Disons simplement , et avec les réserves d’usage , que selon les rumeurs les plus consistantes , il s’agirait d’engins Matra et que les transformations des appareils seraient effectuées à Toussus-le-Noble , sous les hangars Farman . Les Bölkow seraient alors démontés et transportés par avion-cargo à Libreville , au Gabon ex-français , pour y être remontés , puis livrés en une heure de vol au Biafra . Les roquettes ; au nombre de cinq cents, auraient , de leur côte , transité par l’Italie . Chacune d’elles vaut 250 000 francs anciens .
Et les aviateurs ? Tout comme les avions , leurs origine suédoise est indéniable .
La presse de leurs pays a même publié les noms et les photos des pilotes et des mécaniciens : Torsten Sigvard Nilsson , Bengt Withz , Martin Lang et Garnner Haglund .
Idéalistes comme von Rosen , ils ne travaillent pourtant pas uniquement pour la beauté de la cause . Leurs solde est de 1 500 dollars (750 000 AF) . plus les frais , bien sûr .
Certains pilotes civils sont encore mieux payés que les « mercenaires » de von Rosen , le moral est bas chez les aviateurs européens ravitaillant les Biafrais.
Comme dit un pilot mercenaire à un journaliste :
C’est bien payé , certes , mais j’abandonne : on n’a jamais vu un coffre-fort suivre un corbillard !
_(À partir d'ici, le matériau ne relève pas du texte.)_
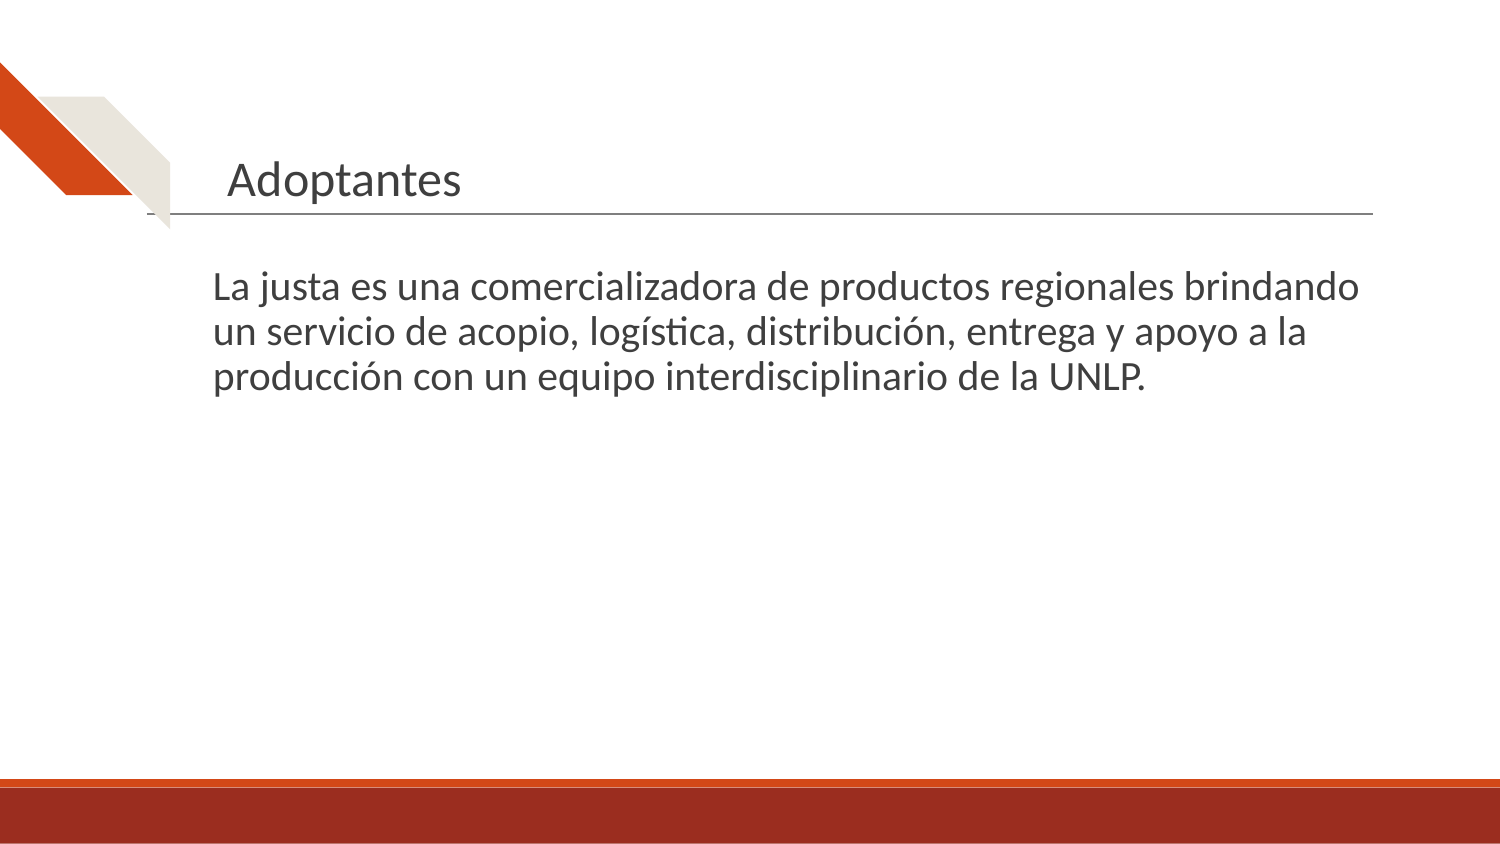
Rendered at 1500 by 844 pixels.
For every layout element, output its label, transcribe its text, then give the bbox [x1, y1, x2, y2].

list La justa es una comercializadora de productos regionales brindando un servicio de acopio, logística, distribución, entrega y apoyo a la producción con un equipo interdisciplinario de la UNLP. [212, 257, 1368, 735]
title Adoptantes [212, 64, 1368, 215]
L’attaque éclaire de von Rosen arrive à temps pour rendre confiance à la population et nettoyer le ciel . Les bombardements systématiques des églises , des hôpitaux et des marchés par les Nigérians justifient sans doute son geste sur le plan « humanitaire » . Mais sur le plan « commercial » , la nécessité de maintenir le pont aérien explique peut-être tout autant cette rupture de la neutralité .
La centaine de Suédois qui vivent au Biafra ont , sans doute , approuvé son geste . Mais ceux qui résident au Nigeria craignent des représailles .
Rune Glad , représentant de Transair à Lagos , en a même fait une jaunisse et a tenu à rappeler que son séjour touchait à sa fin . . .
Carl Gustav von Rosen ne semble pas se soucier beaucoup du tumulte que produit la constitution d’une escadrille suédo-biafraise . Il n’a jamais détesté
la publicité . Son compte en banque n’est certes pas débiteur et il a sa conscience pour lui . Tout pour être heureux ! Et il ne craint même pas les journalistes , devenus les bêtes noires des policiers gabonais de Libreville et des policiers biafrais d’Uli . Une équipe de télévision française vient d’être tout simplement refoulée !
Le petit garçons suédois qui regardait les vieux « coucous » tourner entre les nuages du ciels de Scanie aura mis un demi-siècle pour satisfaire pleinement sa vocation . Il se prend pour un « paladin du ciel ». C’est un jeu dangereux . Mais il a toujours été joueur . Ce n’est pas à soixante ans qu’il va cesser de jouer.